I did want to point out that Matrix does do distributed eventually-consistent authorization, which is their key invention IMHO. (Rooms are distributed among the homeservers, none of which are privileged over the others. You could (and their long-term plan from back in the day) was to run a tiny little single-device homeserver on every device to achieve P2P.)
It's tricky, but a very cool algorithm! Several entities (including myself as a hobby project) are working in combining the Matrix eventually-consistent CRDT with MLS for encryption for a no-compromise distributed E2EE system. It's possible, but very hard, as you might imagine.
Edit: Here's one academic paper writing up the abstract algorithm behind Matrix https://dl.acm.org/doi/10.1145/3381991.3395399
Best of luck!
In other words, show the kick/invite options to users when it does happen, but destroy and create a new group behind the scenes.
https://github.com/simplex-chat/simplex-chat/blob/stable/doc...
Why is that an issue? It's a fundamental fact about the world that your software will never address. No matter what options you purport to provide, you can't stop people from telling other people what messages they received.
In a decentralized system, messages are sent to a list of recipients. If you don't want someone to receive your message, you can take them off the list of recipients that you send to. But if you send a message to party B, and they recommunicate it to party C, there's nothing you can do about that. The only solutions are (1) to stop communicating with people you don't trust; or (2) to have the guy you want to kick out of the chat group kicked out of the world.

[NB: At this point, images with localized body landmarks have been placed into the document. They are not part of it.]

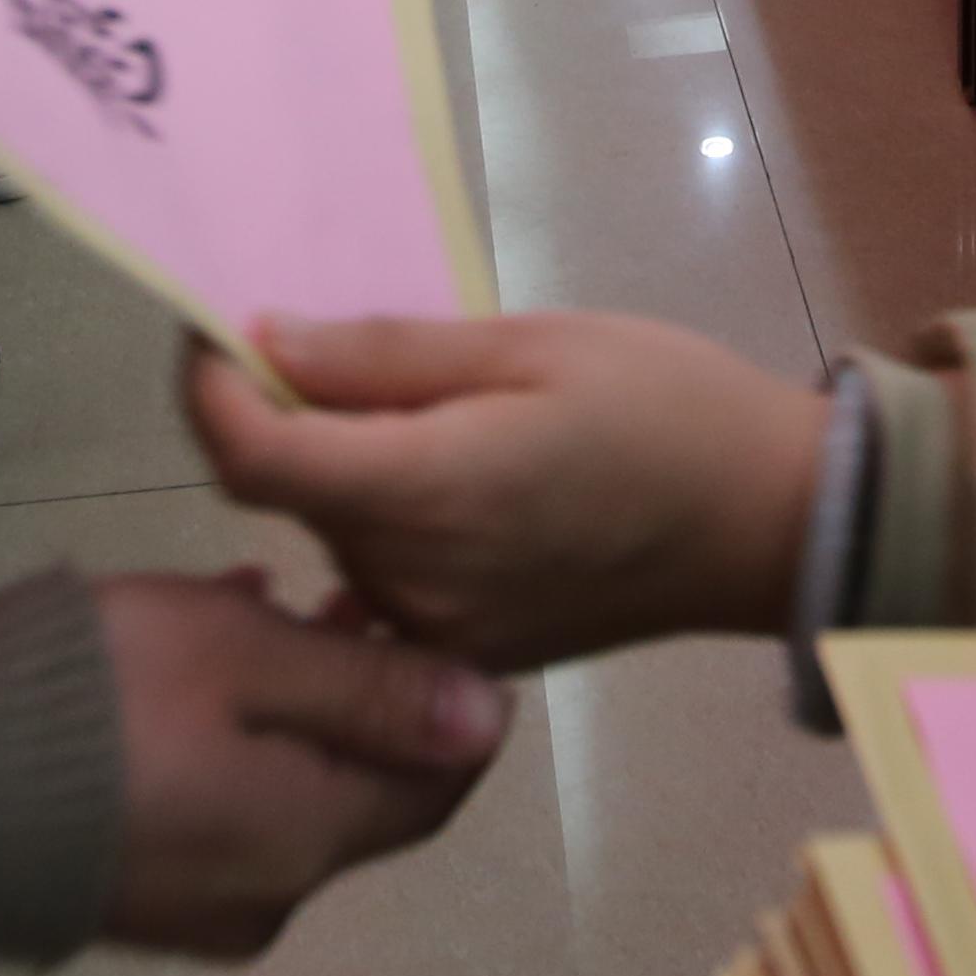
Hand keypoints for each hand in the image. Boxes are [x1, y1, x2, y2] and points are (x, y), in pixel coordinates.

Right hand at [89, 569, 512, 952]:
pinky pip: (209, 813)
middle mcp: (266, 900)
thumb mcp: (243, 655)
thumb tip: (494, 718)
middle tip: (316, 589)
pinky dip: (218, 741)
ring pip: (278, 794)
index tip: (414, 607)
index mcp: (308, 843)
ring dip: (279, 705)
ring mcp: (189, 911)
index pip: (437, 784)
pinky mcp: (123, 896)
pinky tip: (177, 661)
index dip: (447, 695)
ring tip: (239, 604)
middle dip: (351, 688)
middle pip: (355, 790)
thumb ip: (372, 688)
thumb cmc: (96, 698)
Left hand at [187, 313, 818, 670]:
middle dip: (289, 410)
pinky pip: (380, 572)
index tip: (215, 327)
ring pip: (333, 529)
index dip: (208, 391)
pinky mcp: (461, 648)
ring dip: (345, 462)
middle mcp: (410, 580)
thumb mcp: (530, 345)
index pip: (253, 459)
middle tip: (349, 334)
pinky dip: (386, 510)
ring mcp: (433, 628)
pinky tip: (451, 464)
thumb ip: (385, 354)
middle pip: (290, 491)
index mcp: (428, 494)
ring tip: (435, 398)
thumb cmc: (662, 404)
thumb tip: (263, 339)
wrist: (767, 523)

And that's where the leader matters -> to make that option executable as a group. Without an agreed authority, it's N separate choices that have to stay consistent forever: one member with a stale roster keeps X in the loop by accident, or X kicks Y while Y kicks X and there are two rosters claiming to be the group. One signed kick says "we stopped talking to X" for everyone.
But then again, you're right. If 4 members want to kick out member#6, but member#5 doesn't want to, there is nothing we can do to stop member#5 from sending everything to member#6. That's not a software-solvable problem.
But history (and world-awareness) shows that those periods don't last forever, so having mature decentralized technology ready and warm for periods of crisis or devolotion is hugely valuable in the long term. It can be hard to maintain commitment to maturing and seeding that kind of technology when there's not yet a pressing need, exactly because it's hard to gain enough traction to overcome the relative inconveniences. It's admirable and important work regardless.